After a 4 or 5 year hiatus, I’ve resumed brewing beer. Here’s the recipe I made last night. I’m calling it Oxtail Ale because I’m hoping it will be ready in time to serve at my Lunar New Year dinner party, celebrating the year of the ox… and because as the wort boiled, I was marinating oxtails for a test recipe.
Brewing was a bit of a mess since I’m out of the habit, but a few drops of burned malt and a separate boil for the finishing hops shouldn’t do any harm. I realize this isn’t the sort of recipe anyone is looking for on my blog, but I keep it here so I won’t forget or lose it.
- 0.5# Special Roast malt
- 1# Crystal Malt (40L)
- 5.5# amber malt extract
- 1 oz. Centennial hops
- 1 oz. Tettnanger hops (pellet)
- Dry English ale yeast (Safale s-04 11.5g packet)
- Heat 1.5 gallons of water to 160 degrees.
- Crack grains with a rolling pin, tie up in cheesecloth and submerge in water. Steep for 1/2 hour.
- Remove grains from water, add 1 gallon tepid water, malt extract and Centennial hops, stirring to dissolve extract.

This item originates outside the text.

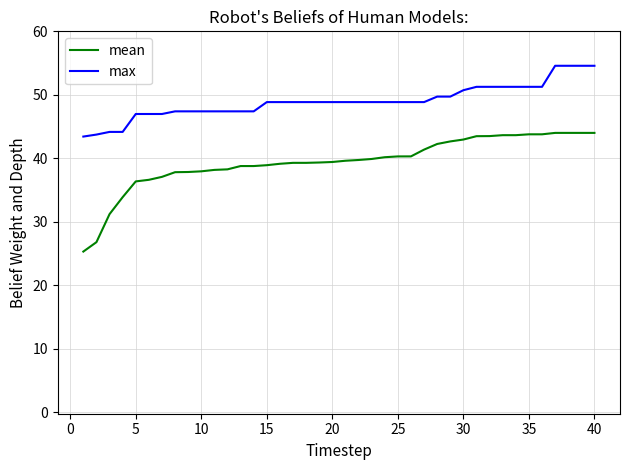

Rank the series by their maximum value, from highest to lowest.

max, mean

- Boil wort for one hour, adding Tettnanger hops for last minute of boil.
- Pour 2 gallons cold water into fermenter, Strain and sparge wort into fermenter. Add water to make 5 gallons.

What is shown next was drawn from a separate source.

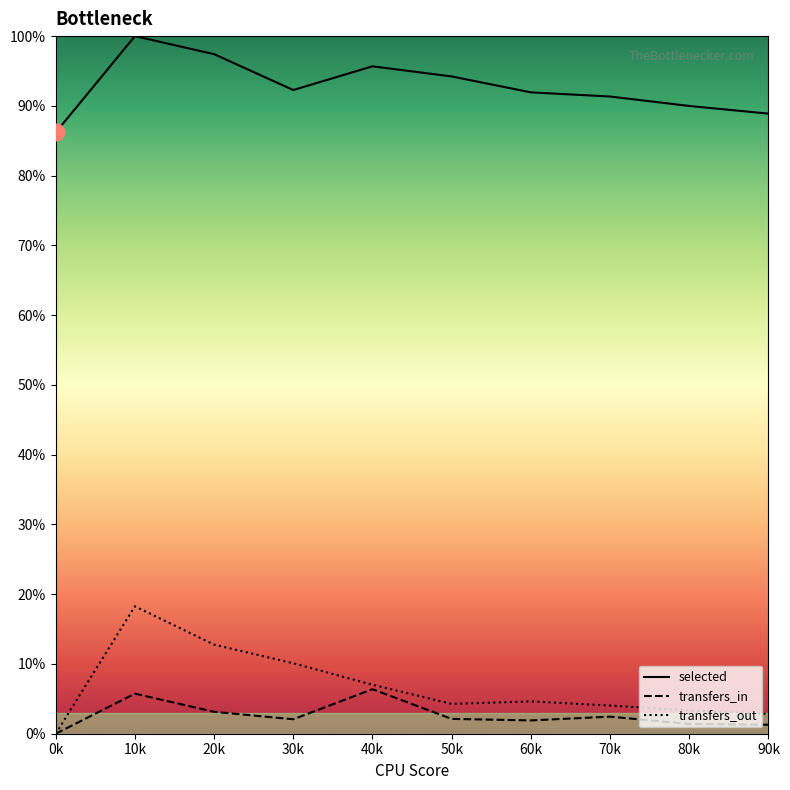

Which category has the highest value across all series?

10k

- When temperature drops below 75, add yeast, stopper and fermentation lock.
(Note original gravity reading: 1.022, but it looked less dense at the top, where I poured from into my hydrometer flask)
I so can’t wait to try it!
OH NO! Brewtastrophe you say?
Mmm I remember how delicious last year’s Lunar New Year party was. Hope I can attend again!
Brewtastrophe averted, Rogue! I came home to discover that I used a packet of the randiest yeast on Earth. Unwilling to just make sweet love to the sugars, it’s throwing a raging fermentorgy in my carboy. There was beer foam all over my kitchen.
I feared the worst, but the kindly folks at the HomeBrewTalk Forums say not to worry and offer a simple solution to keep my fermenter locked without turning my kitchen into a giant beer bubble bath.